- _TEXT SECTION_:
· · · · · · ·

What is the Land Registry’s Register?

When a piece of land is registered for the first time it will be given a unique identifier, called a “title number” which it will then keep for all time. If a piece of land is split into smaller pieces (for example where a builder sells off individual houses after he has built an estate) each smaller piece will be given its own title number.

For each title number there will be a register, split into 3 parts, the Property Register, the Proprietorship Register and the Charges Register. The Property Register contains a description of the land (for example the property address, or “land adjacent to Mill Lane”), states whether it is freehold, leasehold or commonhold and contains details of any easements and rights which benefit the land. The description will refer to the “filed plan”. Each title number will have its own plan which shows the general boundaries of the land (note that the plan cannot be assumed to be exact).

The Proprietorship Register gives the class of title (possessory, absolute, good leasehold etc), gives the names of the owners (the registered proprietors) and the date they were registered, the price paid the last time the property was transferred (though this is a relatively recent development and no price will be given where the land has not been transferred for a number of years) and contains any restrictions which are registered against the title, for example where the property is mortgaged there will usually be a restriction preventing the property from being sold without the consent of the lender or if the property is flat there might be a restriction requiring a certificate from the management company that the assignment provisions in the lease have been complied with.

The Charges Register contains any rights that others have over the property and any covenants to which it is subject. It also contains any other registrable interests that others have in the property. This included mortgages (registered charges), home rights notices, notices to protect charging orders etc.

The register is in electronic format and for a small administration fee anyone may obtain a printed (or electronic) copy of the register for a particular title number. This copy is called an “Official Copy” and is admissible in evidence of the contents of the register to the same extent as the original. Note that it also possible to obtain a copy called a “Register View”. This is not and Official Copy and the Land Registry guarantee its accuracy.

How Do I Register a Change of Ownership?

· · · · · · ·

- _DATA LISTING_:
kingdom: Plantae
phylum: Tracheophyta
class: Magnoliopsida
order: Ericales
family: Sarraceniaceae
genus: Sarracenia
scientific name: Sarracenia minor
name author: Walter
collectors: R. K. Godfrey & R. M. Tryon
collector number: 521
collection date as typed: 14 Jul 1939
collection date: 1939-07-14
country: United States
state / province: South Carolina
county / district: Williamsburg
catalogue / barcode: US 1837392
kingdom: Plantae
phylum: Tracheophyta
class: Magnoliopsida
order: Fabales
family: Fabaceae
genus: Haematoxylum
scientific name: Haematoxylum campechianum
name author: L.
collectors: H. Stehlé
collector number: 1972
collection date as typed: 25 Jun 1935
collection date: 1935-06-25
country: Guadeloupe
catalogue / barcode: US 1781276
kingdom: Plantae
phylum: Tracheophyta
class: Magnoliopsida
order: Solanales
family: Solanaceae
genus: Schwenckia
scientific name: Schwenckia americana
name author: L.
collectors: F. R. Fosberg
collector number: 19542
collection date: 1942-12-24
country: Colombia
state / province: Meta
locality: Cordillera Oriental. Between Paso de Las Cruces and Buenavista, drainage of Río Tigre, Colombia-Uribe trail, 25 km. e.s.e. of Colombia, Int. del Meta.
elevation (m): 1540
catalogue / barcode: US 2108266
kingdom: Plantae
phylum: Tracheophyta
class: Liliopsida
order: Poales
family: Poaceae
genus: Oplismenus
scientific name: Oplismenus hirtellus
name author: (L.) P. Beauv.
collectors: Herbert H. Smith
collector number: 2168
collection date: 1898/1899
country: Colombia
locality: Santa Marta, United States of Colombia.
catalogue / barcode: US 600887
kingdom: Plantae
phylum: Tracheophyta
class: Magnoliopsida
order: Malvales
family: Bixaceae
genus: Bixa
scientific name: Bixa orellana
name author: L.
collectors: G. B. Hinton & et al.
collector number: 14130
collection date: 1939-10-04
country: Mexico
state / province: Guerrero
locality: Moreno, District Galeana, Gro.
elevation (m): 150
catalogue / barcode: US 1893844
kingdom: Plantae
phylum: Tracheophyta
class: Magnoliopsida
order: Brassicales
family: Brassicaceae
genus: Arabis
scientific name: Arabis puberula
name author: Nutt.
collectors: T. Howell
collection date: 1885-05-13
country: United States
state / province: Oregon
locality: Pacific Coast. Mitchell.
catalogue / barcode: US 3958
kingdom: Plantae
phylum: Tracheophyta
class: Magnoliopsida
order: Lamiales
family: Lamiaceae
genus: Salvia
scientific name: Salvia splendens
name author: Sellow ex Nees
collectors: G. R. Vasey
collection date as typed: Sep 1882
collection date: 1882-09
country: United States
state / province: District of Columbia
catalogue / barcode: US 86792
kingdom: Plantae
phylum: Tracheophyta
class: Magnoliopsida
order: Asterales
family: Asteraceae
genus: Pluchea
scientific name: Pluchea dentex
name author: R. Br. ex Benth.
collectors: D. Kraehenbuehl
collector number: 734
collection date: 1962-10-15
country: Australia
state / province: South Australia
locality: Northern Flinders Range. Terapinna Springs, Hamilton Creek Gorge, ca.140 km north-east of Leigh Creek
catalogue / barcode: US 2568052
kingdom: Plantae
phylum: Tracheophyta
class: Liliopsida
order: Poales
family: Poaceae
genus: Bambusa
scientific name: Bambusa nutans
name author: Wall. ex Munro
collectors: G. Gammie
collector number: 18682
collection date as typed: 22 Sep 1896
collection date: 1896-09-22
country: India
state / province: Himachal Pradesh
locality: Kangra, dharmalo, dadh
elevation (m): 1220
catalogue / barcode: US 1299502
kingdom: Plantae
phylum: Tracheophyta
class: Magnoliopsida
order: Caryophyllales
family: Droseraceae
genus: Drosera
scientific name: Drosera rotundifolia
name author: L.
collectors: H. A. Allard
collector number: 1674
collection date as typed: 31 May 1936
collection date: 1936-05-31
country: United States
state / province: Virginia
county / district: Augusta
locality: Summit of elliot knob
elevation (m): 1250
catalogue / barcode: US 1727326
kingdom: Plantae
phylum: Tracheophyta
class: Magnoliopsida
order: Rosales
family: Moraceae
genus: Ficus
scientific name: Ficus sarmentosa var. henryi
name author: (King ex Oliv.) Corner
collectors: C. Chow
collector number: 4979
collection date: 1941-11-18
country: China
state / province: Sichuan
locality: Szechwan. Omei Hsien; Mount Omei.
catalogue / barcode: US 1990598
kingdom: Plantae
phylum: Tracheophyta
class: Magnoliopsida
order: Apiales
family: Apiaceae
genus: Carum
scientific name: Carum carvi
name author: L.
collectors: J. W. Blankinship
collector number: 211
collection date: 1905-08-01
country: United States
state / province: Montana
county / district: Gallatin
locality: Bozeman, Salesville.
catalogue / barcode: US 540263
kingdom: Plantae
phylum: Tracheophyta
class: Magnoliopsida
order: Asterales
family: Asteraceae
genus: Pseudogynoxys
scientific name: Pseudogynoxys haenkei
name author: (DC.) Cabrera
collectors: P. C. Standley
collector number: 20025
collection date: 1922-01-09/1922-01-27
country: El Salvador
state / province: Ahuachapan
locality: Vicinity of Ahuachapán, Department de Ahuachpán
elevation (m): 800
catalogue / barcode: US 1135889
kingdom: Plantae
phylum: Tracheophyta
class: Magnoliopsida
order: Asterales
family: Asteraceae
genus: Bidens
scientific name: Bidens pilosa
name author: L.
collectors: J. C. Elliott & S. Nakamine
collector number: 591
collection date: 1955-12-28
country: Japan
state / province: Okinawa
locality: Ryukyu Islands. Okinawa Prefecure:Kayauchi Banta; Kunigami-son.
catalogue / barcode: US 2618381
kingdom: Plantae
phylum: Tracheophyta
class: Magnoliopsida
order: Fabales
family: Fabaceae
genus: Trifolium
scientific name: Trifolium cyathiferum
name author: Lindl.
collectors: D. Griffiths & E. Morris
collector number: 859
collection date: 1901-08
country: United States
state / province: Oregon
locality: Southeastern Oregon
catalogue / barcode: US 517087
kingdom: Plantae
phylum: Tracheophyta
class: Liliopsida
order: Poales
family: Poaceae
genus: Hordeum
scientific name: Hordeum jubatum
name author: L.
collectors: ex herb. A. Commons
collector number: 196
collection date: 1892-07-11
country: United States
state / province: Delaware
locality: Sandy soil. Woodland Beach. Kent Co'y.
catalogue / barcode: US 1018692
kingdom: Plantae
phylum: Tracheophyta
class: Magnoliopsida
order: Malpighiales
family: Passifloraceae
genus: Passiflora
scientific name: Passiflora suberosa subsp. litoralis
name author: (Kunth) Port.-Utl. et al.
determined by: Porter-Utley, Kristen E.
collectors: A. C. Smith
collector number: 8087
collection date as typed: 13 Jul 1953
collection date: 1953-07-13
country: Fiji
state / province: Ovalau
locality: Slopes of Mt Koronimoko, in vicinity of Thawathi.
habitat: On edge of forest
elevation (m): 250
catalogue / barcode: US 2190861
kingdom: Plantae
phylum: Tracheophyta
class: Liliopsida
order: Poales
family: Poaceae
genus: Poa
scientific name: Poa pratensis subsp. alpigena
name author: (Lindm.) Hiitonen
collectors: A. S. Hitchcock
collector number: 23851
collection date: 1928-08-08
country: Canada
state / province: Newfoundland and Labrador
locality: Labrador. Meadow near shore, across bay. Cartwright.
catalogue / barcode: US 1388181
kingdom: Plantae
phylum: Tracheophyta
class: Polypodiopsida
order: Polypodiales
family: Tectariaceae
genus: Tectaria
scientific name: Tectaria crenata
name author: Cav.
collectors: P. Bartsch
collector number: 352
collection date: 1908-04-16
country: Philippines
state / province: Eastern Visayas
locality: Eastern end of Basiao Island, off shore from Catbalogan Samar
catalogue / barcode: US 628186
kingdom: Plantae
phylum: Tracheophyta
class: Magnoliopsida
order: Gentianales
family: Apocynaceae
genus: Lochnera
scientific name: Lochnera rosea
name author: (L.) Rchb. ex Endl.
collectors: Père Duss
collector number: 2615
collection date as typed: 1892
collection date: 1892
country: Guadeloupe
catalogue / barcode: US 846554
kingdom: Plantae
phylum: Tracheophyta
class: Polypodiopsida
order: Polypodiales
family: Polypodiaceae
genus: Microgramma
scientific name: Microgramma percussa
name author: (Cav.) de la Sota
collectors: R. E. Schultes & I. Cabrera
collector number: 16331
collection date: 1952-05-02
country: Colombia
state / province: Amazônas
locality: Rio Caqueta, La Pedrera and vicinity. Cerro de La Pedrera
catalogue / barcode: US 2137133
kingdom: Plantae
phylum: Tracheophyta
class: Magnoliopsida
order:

· · · · · · ·

- _WHAT IS BEING ASKED_: Carry on the Land Registry text from the point where it ends. The lines are not used in this exercise.

- _EXPECTED ANSWER_:
Normally you would have solicitor to do this for you, however you would complete land registry form AP1 (for registered land) or FR1 (for unregistered land) and send this to the land registry together with any supporting documents such as the transfer deed, a mortgage deed, an SDLT5 certificate etc and the relevant fee. Fees are charged on a scale depending on the purchase price. A receipt of an application the land registry will firstly freeze the register so that no changes can be made until your application is either completed or rejected. If they are happy with the application they will amend the register and send you an Official Copy by way of confirmation. Alternatively they may raise one or more “requisitions”. For example they may ask you to clarify something which is unclear or supply a document which appears to be missing. If the application is “substantially defective”, perhaps because you are applying to register a transfer but don’t include the transfer deed, they will reject it and will return it to you. You will then need to correct and re-submit the application.

What if there is an Error on the Register?

As mentioned above, you are indemnified against any mistakes on the register. This means that if, as a result of an error made on the register by land registry, you have suffered a loss, and you should be entitled to be compensated.

If the error is minor, a misspelled name or address for example, you can apply to the land registry to rectify it. They may or may not need documentary evidence, for example a passport in respect of a misspelled name. If there is an error which has resulted from a mistake on the application for registration you should contact the solicitor which acted for you and ask him to address it. It may be that an additional fee will need to be paid.